RECORD SET —
■ ■ ■ ■ ■
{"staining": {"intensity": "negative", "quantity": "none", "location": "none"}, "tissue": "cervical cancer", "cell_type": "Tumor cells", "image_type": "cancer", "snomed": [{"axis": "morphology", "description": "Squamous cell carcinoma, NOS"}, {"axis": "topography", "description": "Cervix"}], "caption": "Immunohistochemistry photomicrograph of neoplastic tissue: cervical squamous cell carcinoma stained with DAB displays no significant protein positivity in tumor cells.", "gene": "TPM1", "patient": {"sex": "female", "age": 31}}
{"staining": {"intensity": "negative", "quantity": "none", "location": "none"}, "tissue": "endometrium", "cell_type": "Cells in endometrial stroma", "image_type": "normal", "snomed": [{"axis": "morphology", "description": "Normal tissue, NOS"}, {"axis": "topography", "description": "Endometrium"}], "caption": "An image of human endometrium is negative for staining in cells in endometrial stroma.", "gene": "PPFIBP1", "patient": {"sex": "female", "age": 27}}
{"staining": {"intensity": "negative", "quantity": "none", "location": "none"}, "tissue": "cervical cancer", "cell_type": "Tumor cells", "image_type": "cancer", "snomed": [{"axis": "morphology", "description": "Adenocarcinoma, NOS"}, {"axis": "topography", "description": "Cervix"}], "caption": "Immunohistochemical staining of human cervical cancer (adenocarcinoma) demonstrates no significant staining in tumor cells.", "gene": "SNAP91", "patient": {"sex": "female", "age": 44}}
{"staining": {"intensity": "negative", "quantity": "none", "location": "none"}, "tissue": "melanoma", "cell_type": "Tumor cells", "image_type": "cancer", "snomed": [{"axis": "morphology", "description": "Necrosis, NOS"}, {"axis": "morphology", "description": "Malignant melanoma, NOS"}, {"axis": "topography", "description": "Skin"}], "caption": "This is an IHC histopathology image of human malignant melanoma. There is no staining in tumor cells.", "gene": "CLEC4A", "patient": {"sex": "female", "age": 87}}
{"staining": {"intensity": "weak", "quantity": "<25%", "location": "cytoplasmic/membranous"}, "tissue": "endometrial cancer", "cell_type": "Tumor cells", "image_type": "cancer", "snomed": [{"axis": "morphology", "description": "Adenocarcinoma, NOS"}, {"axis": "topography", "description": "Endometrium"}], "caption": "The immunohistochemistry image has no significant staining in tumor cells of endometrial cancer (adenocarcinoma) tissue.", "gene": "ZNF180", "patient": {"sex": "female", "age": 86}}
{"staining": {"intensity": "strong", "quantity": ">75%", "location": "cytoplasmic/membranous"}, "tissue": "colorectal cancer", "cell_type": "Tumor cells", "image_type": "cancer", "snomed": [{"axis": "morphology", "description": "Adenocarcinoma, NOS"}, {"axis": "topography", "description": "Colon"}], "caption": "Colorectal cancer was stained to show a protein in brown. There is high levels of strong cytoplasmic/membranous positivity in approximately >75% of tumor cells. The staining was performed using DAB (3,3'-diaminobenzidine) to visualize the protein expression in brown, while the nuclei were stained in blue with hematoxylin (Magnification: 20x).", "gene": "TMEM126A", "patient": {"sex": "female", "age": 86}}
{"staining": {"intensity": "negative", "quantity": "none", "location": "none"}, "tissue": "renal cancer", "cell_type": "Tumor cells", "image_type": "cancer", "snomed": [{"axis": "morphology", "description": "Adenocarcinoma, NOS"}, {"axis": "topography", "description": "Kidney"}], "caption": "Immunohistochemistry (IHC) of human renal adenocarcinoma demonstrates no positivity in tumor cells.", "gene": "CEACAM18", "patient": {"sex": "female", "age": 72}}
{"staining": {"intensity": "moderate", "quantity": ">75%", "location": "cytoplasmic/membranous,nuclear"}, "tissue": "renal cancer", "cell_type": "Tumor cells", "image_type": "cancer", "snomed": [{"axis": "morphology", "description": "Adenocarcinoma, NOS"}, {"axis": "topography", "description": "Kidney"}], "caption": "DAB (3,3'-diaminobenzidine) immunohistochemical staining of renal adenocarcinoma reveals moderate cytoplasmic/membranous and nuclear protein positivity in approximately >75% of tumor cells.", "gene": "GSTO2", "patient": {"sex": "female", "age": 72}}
■ ■ ■ ■ ■
YOUR GOAL — Search the data above for the word "cervical", then gather each line in which it appears.

THE ANSWER —
{"staining": {"intensity": "negative", "quantity": "none", "location": "none"}, "tissue": "cervical cancer", "cell_type": "Tumor cells", "image_type": "cancer", "snomed": [{"axis": "morphology", "description": "Squamous cell carcinoma, NOS"}, {"axis": "topography", "description": "Cervix"}], "caption": "Immunohistochemistry photomicrograph of neoplastic tissue: cervical squamous cell carcinoma stained with DAB displays no significant protein positivity in tumor cells.", "gene": "TPM1", "patient": {"sex": "female", "age": 31}}
{"staining": {"intensity": "negative", "quantity": "none", "location": "none"}, "tissue": "cervical cancer", "cell_type": "Tumor cells", "image_type": "cancer", "snomed": [{"axis": "morphology", "description": "Adenocarcinoma, NOS"}, {"axis": "topography", "description": "Cervix"}], "caption": "Immunohistochemical staining of human cervical cancer (adenocarcinoma) demonstrates no significant staining in tumor cells.", "gene": "SNAP91", "patient": {"sex": "female", "age": 44}}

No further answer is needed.